This Patient Safety Alert advises to healthcare organisations how to minimise the risks associated with administering intravenous infusions to children.
The development of fluid-induced hyponatraemia (a plasma sodium of less than 135mmol/L) in the previously well child undergoing elective surgery or with mild illness may not be well recognised by clinicians.
Since 2000, there have been four child deaths (and one near miss) following neurological injury from hospital-acquired hyponatraemia reported in the UK. International literature cites more than 50 cases of serious injury or child death from the same cause, and associated with the administration of hypotonic infusions.
Healthcare organisations should take the following actions:
- Remove sodium chloride 0.18% with glucose 4% intravenous infusions from stock and general use in areas that treat children. Suitable alternatives must be available. Restrict availability of these intravenous infusions to critical care and specialist wards.
- Produce and disseminate clinical guidelines for the fluid management of paediatric patients.
- Provide adequate staff training and supervision.

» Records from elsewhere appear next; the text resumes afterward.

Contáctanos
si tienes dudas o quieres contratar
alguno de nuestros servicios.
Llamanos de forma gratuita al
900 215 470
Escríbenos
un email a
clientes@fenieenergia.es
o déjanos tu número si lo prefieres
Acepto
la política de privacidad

- Review and improve the design of existing intravenous fluid prescriptions and fluid balance charts for children.
- Promote the reporting of hospital-acquired hyponatraemia incidents via local risk management reporting systems. Implement an audit programme.
Although the deadline for actions has passed, this guidance remains best practice. It should be followed to prevent future patient safety incidents.
Related guidance from The National Institute for Health and Clinical Excellence (NICE)
In June 2010, NICE published guidance on the management of bacterial meningitis and meningococcal septicaemia in children and young people younger than 16 years in primary and secondary care.
This guidance contains recommendations on the use of fluids for bacterial meningitis and intravenous fluid resuscitation in meningococcal septicaemia. The NICE clinical guideline makes recommendations specifically related to the use of intravenous fluids in children with raised intracranial pressure and increased antidiuretic hormone secretion.
The NRLS has commissioned a free e-learning module to support staff training.